CHALLENGES:
1 > In the Hausdorff spaces page below, what example is given of a topological space that is T1 but not T2?
2 > Quote the Hausdorff spaces page, starting with "Also recall from" and going on through "such that $x \not \in V$ and $y \not \in U$.".

---------- SOURCE PASSAGE ----------

T2 Hausdorff Topological Spaces

# T2 Hausdorff Topological Spaces

Recall from the T0 Kolmogorov Topological Spaces page that a topological space $X$ is said to be a T0 space or a Kolmogolov space if for every pair of distinct points $x, y \in X$ there exists open neighbourhoods $U$ of $x$ and $V$ of $y$ such that either $x \not \in V$ or $y \not \in U$.

Also recall from the T1 Fréchet Topological Spaces page that a topological space $X$ is said to be a T1 space or a Fréchet space if for every pair of distinct points $x, y \in X$ there exists open neighbourhoods $U$ of $x$ and $V$ of $y$ such that $x \not \in V$ and $y \not \in U$.

We will now revisit a concept that we have already looked at before: Hausdorff spaces.

 Definition: A topological space $X$ is said to be a T2 Space or a Hausdorff Space if for every pair of distinct points $x, y \in X$ there exists open neighbourhoods $U$ of $x$ and $V$ of $y$ such that $U \cap V = \emptyset$.

We have already seen many examples of T2 spaces. Of course, there exists some spaces that are T1 and not T2 though. For example, consider any infinite set $X$ with the cofinite topology:

(1)
\begin{align} \quad \tau = \{ U \subset X : U^c \: \mathrm{is \: finite \: or \: } U = \emptyset \} \end{align}

Let $x, y \in X$ with $x \neq y$. Consider the sets $U = X \setminus \{ y \}$ and $V = Y \setminus \{ x \}$. Then $U$ and $V$ are open neighbourhoods of $x$ and $y$ respectively and notice that $x \not \in V$ and $y \not \in U$. So $X$ is a T1 space.

However, we claim that $X$ is not a T2 space. Let $x, y \in X$ with $x \neq y$. Then any open neighbourhood $U$ of $x$ is of the form:

(2)
\begin{align} \quad U = X \setminus \{ x_1, x_2, ..., x_n \} \end{align}

Where $x \neq x_i$ for all $i \in \{1, 2, ..., n \}$. Similarly, any open neighbourhood $V$ of $y$ is of the form:

(3)

---------- MATERIAL ----------

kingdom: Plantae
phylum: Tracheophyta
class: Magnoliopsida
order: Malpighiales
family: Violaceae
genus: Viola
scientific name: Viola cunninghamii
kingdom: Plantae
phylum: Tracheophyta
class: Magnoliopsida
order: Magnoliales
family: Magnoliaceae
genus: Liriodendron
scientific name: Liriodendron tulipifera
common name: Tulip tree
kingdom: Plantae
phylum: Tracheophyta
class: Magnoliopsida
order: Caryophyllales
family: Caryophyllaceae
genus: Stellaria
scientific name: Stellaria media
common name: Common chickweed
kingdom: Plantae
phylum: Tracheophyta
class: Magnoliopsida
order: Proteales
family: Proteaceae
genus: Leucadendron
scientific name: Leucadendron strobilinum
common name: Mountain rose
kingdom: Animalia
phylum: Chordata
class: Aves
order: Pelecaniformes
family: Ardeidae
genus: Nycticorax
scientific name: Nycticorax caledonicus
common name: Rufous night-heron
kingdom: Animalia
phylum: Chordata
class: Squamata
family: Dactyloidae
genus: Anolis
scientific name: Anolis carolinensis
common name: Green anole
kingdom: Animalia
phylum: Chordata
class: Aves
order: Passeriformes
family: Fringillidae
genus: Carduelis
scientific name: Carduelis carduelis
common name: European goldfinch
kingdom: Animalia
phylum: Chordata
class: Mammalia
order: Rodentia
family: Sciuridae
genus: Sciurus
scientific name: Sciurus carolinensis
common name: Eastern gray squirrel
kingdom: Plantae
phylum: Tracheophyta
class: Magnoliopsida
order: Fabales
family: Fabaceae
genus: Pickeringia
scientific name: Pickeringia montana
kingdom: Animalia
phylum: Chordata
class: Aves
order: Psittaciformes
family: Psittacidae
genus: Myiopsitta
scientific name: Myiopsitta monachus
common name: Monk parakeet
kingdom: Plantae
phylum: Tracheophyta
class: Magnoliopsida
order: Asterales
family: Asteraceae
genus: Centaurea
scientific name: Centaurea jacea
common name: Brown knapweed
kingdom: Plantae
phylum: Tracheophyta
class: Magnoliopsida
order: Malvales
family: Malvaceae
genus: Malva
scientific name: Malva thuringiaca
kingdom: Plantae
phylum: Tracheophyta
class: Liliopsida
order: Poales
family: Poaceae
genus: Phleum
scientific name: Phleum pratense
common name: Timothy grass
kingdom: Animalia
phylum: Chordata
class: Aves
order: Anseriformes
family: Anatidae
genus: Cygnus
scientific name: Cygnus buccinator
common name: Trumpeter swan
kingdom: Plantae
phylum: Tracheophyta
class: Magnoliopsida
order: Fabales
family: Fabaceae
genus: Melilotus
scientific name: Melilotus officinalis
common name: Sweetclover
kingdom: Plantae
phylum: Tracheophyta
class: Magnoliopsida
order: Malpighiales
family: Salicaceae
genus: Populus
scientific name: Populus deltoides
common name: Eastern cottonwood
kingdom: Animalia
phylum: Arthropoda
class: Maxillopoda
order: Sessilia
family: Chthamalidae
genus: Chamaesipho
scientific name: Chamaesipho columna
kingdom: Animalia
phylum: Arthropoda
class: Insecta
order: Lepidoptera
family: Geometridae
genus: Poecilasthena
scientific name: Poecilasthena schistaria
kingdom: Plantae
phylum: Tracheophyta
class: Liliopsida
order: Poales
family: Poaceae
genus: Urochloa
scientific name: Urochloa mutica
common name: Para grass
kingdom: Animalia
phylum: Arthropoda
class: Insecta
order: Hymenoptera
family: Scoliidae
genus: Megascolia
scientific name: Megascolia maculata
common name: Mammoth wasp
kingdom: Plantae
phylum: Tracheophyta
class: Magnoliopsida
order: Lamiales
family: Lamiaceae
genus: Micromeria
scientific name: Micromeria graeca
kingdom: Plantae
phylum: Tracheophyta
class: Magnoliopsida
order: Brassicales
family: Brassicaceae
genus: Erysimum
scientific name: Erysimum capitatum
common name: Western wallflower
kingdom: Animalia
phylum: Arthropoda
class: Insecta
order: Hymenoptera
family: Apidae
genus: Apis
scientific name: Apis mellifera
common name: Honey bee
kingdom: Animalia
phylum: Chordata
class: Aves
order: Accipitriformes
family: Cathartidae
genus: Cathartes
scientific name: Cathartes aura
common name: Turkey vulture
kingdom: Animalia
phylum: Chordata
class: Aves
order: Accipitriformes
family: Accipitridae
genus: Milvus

----------

WRITTEN ANSWERS:
1 > Any infinite set X with the cofinite topology.

2 >
Also recall from the T1 Fréchet Topological Spaces page that a topological space $X$ is said to be a T1 space or a Fréchet space if for every pair of distinct points $x, y \in X$ there exists open neighbourhoods $U$ of $x$ and $V$ of $y$ such that $x \not \in V$ and $y \not \in U$.